Top of Study text

So, go to MySpace.com and create your space. In doing so, try and understand what makes it tick. And think about what it takes to do a MySpace for India.

IDC’s SaaS Predictions

IDC predicts (for 2006):

# Large ISVs Will Spin Off On-Demand Versions of Products
# Small and Medium Enterprises (SMEs) Remain a “Tough Nut to Crack”
# Microsoft Strengthens SaaS Resolve
# Software on Demand Providers Focus on Partnering
# Mini-Ecosystems Emerge to Extend the Reach of Software on Demand
# SaaS Enablers Continue to Aid Availability of On-Demand Offerings
# Merger and Acquisition Activity Continues
# SaaS Providers Concentrate on Improving Offerings and Customer Experience
# Hosted AM Becomes a Stepping Stone Towards On-Demand Delivery
# SaaS Will Help Drive a Software Industry Transition to Subscription Licensing

Will Internet replace TV?

Mark Cuban doesn’t think so:

The last mile into our homes wont have enough bandwidth to support all that we will want to do via our internet connections at home. There is no moores law for bandwidth to the home. THere is a huge misconception that bandwidth will just continue to experience unlimited expansion for every broadband household. Its what we are used to with hard drives, processors, all technology. It gets faster, cheaper, bigger. Thats not the case for the next decade with bandwidth

The net result is that TV is going to be TV, delivered like TV for a long time to come. (I consider IPTV to be regular TV). There wont be enough bandwidth for it to be any other way.

The problem is that our consumption of digital media at home will continue to grow. The bandwidth we want to consume will many times exceed the bandwidth available to us at that time.

The viewing of internet video will continue to grow. We will upload and download more and more video, consuming increasing amounts of bandwidth. We will want to download movies in High Def quality. Digital pictures will increase in resolution, and we will upload and share our lives through digital pictures that consumes multiple mbs per picture. Too do all of the above without limit, where and when you want to do it just cant happen. For the vast majority of us, there wont be enough bandwidth for at will , unlimited downloads.

Bottom of Study text

In the excerpt about MySpace, SaaS predictions and internet TV, what does Mark Cuban say there is "no moores law for"?

Top of Data for analysis

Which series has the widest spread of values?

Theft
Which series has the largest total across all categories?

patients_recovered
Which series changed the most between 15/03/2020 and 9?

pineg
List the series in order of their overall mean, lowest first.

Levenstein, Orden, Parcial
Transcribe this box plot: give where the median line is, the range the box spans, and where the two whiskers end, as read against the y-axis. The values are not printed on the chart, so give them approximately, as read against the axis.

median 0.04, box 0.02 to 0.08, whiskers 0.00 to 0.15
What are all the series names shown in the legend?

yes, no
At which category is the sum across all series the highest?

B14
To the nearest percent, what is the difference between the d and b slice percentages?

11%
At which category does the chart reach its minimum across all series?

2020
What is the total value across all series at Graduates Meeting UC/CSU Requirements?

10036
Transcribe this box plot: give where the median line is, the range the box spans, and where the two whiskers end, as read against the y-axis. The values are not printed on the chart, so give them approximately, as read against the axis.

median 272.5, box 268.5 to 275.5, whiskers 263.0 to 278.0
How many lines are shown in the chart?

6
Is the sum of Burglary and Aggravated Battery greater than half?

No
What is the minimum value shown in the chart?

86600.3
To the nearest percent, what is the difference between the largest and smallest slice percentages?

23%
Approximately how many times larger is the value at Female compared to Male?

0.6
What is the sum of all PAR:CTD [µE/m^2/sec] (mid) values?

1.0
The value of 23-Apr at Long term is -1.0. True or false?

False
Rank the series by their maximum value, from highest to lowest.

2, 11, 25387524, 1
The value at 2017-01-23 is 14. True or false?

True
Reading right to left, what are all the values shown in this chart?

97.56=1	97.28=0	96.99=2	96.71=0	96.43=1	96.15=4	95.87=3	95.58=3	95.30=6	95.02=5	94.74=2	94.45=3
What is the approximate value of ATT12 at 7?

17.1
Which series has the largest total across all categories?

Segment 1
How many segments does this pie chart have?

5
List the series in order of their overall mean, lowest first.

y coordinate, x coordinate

Bottom of Data for analysis

Response
Bandwidth to the home.